In January 1993, AVA and Dupont entered into another two-year, automatically renewable, commission agreement. The configuration of the machines in the subsequent agreement is different: there were only 65 drink machines and, in addition to the eight snack machines previously identified, the new commission agreement added another snack machine that would generate seven percent commission regardless of the machine’s monthly sales. The commission agreement indicated that Dupont requested “monthly comm. check.”

          In September 1994, Dupont notified AVA that the vending services agreement would expire at the end of the annual service period, and its board of directors sought competitive bids, including one from AVA, for vending services at its facility. Dupont invited AVA to enter into the bidding process. AVA submitted its bid, but on December 22, 1994, Dupont advised AVA that another company was awarded the contract. The letter further stated as follows:

Accordingly, it will be necessary for you to remove your property from the DuPont premises as soon after the contract expiration date as possible.

Prior to reclaiming your equipment, we would very much appreciate you bringing your financial obligations to [Dupont] current. Our records indicate you owe us commissions for October, November and December of 1994, as well as the annual $5,000 bonus.


One month later, Dupont sent AVA another letter indicating that the service agreement was to expire on January 29, 1995, and, because AVA had neglected to pay the $5000 bonus and several commission checks, Dupont was claiming “a security interest in the equipment” AVA had on the Dupont site. Dupont informed AVA that it would not be permitted to “remove such equipment without a complete remittance” of Dupont’s funds. AVA attempted to retrieve its machines, but was denied access to the Dupont premises.

          On February 14, 1995, AVA filed suit against Dupont, in which it alleged that Dupont breached the commission agreement by “permitting other persons or entities to sell cold drinks on its premises in competition with [AVA],” and AVA sought $32,500 for this breach. AVA also contended that it had overpaid commissions “in the amount of at least $10,000.00” and contended that it was “entitled to recover such overpayment” from Dupont.

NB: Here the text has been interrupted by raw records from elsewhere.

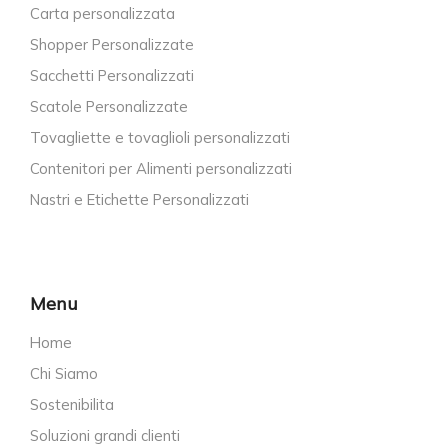
Carta personalizzata
Shopper Personalizzate
Sacchetti Personalizzati
Scatole Personalizzate
Tovagliette e tovaglioli personalizzati
Contenitori per Alimenti personalizzati
Nastri e Etichette Personalizzati
Menu
Home
Chi Siamo
Sostenibilita
Soluzioni grandi clienti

AVA further asserted that Dupont’s refusal to release AVA’s vending machines was “a clear and material breach of the agreement, and [AVA was] entitled to recover the direct and consequential damages it suffered as a result of such breach.” “In the alternative,” AVA alleged that Dupont “converted such equipment along with the contents of each machines.”(sic) AVA sought “to recover the fair market value of the equipment and inventory contents of the equipment at the time and place of conversion . . . January 30, 1995 in Orange County.” AVA also sought exemplary damages for the conversion in excess of $200,000. In its third amended petition, AVA abandoned the liquidated damages claim resulting from the alleged sale of competitor’s products, but continued to pursue the breach of contract, conversion, and overpayment of commissions claims.         The jury found no conversion, but did find that Dupont breached its agreement with AVA. The jury determined that the fair market value for the equipment and inventory was $106,725, and it also assessed attorney’s fees. The trial court denied Dupont’s motion for judgment notwithstanding the verdict, and Dupont’s motion for new trial was overruled by operation of law.

Sufficiency of the Evidence

          In points of error one and two, Dupont contends that there is legally and factually insufficient evidence to support the findings of (1) breach of contract and (2) damages resulting therefrom.

Standard of Review

          When reviewing a legal sufficiency question, we consider only the evidence and inferences that tend to support a finding, and we disregard all evidence and inferences to the contrary. Holt Atherton Indus., Inc. v. Heine, 835 S.W.2d 80, 84 (Tex. 1992). If there is more than a scintilla of evidence to support the finding, the no-evidence challenge fails. Id.